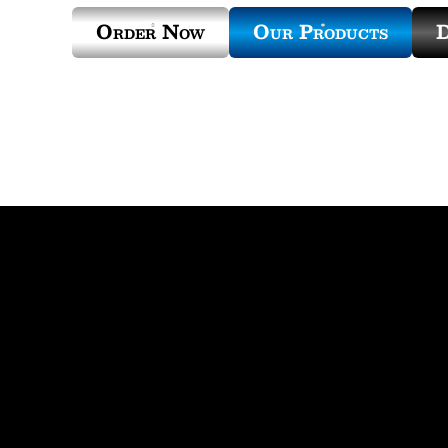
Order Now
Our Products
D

=-=-=

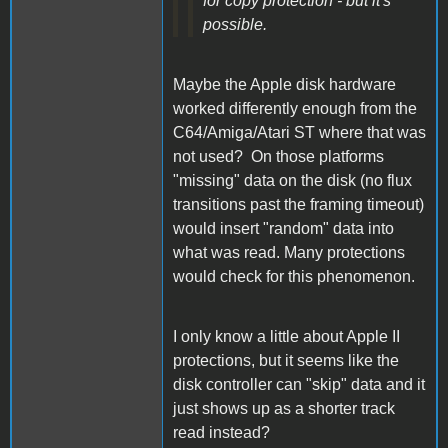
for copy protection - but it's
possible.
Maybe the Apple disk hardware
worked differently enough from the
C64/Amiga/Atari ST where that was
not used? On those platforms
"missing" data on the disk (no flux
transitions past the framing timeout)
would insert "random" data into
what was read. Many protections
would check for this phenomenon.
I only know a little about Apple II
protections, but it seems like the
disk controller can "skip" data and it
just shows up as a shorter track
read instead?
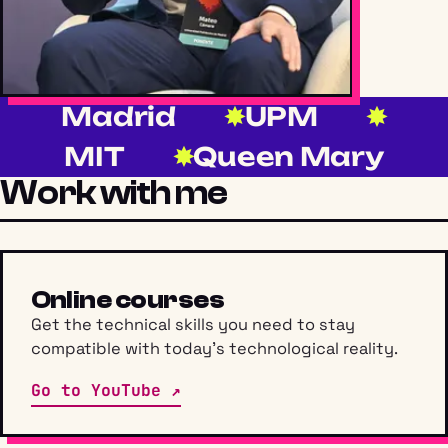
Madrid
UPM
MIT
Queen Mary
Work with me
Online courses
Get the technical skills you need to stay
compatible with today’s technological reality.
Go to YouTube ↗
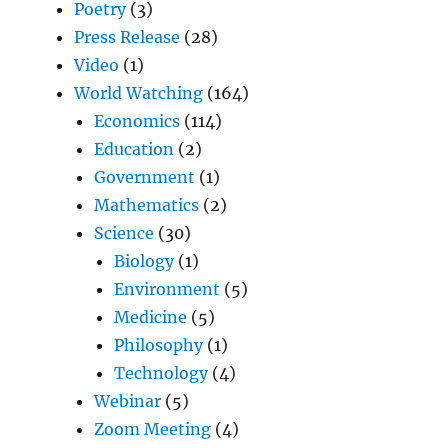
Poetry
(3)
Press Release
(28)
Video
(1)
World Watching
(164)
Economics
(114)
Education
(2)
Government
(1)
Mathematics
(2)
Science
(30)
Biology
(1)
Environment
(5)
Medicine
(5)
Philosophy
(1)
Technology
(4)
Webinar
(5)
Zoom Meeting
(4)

=-=-=

Assignment >>
Using the listing, say how many lines include the word "with", and add nothing else.

Task answer >>
2